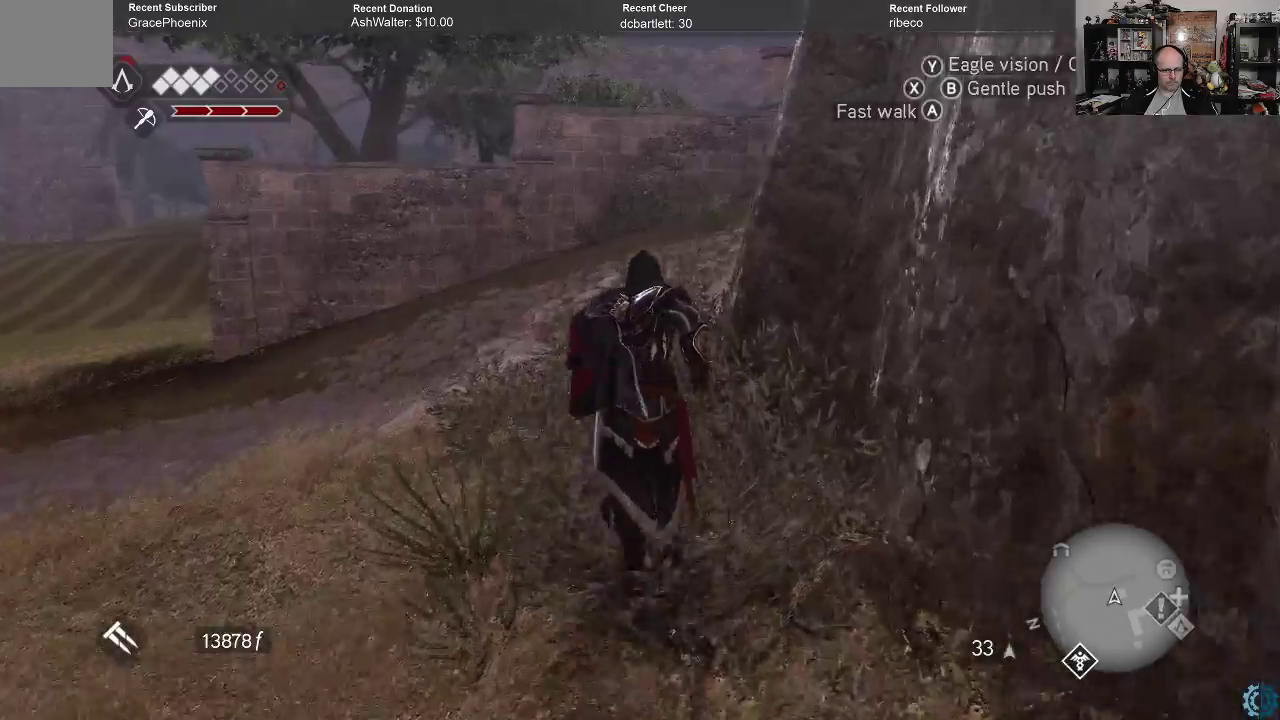
{"buttons": [], "left_stick": "up-left", "right_stick": "up-right", "events": [[33, "right_stick", "up-right"], [267, "left_stick", "up-left"]]}
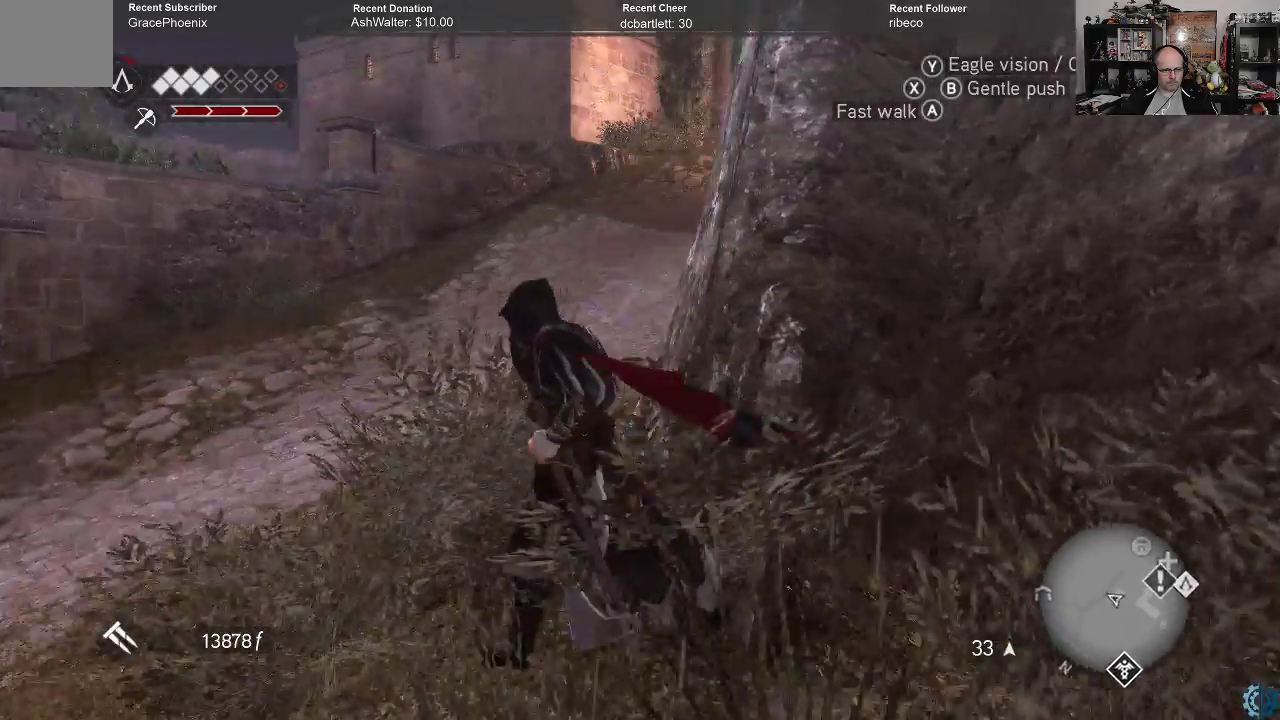
{"buttons": [], "left_stick": "left", "right_stick": "up-right", "events": [[33, "left_stick", "left"], [67, "right_stick", "center"], [333, "right_stick", "up-right"]]}
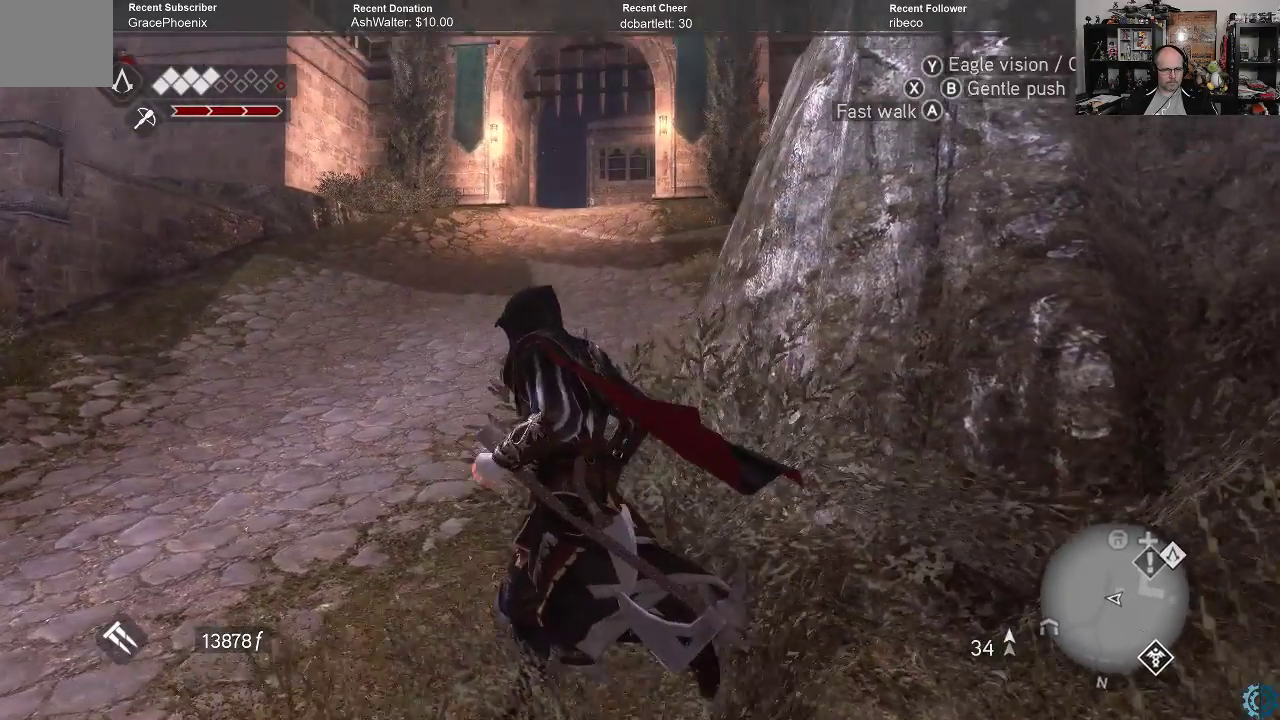
{"buttons": ["Y"], "left_stick": "left", "right_stick": "center", "events": [[200, "right_stick", "center"], [400, "Y", "down"]]}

# [Work task]
Reply with one number, the count of lines in the preceding listing that hold the string "center".

# [Solution for this task]
2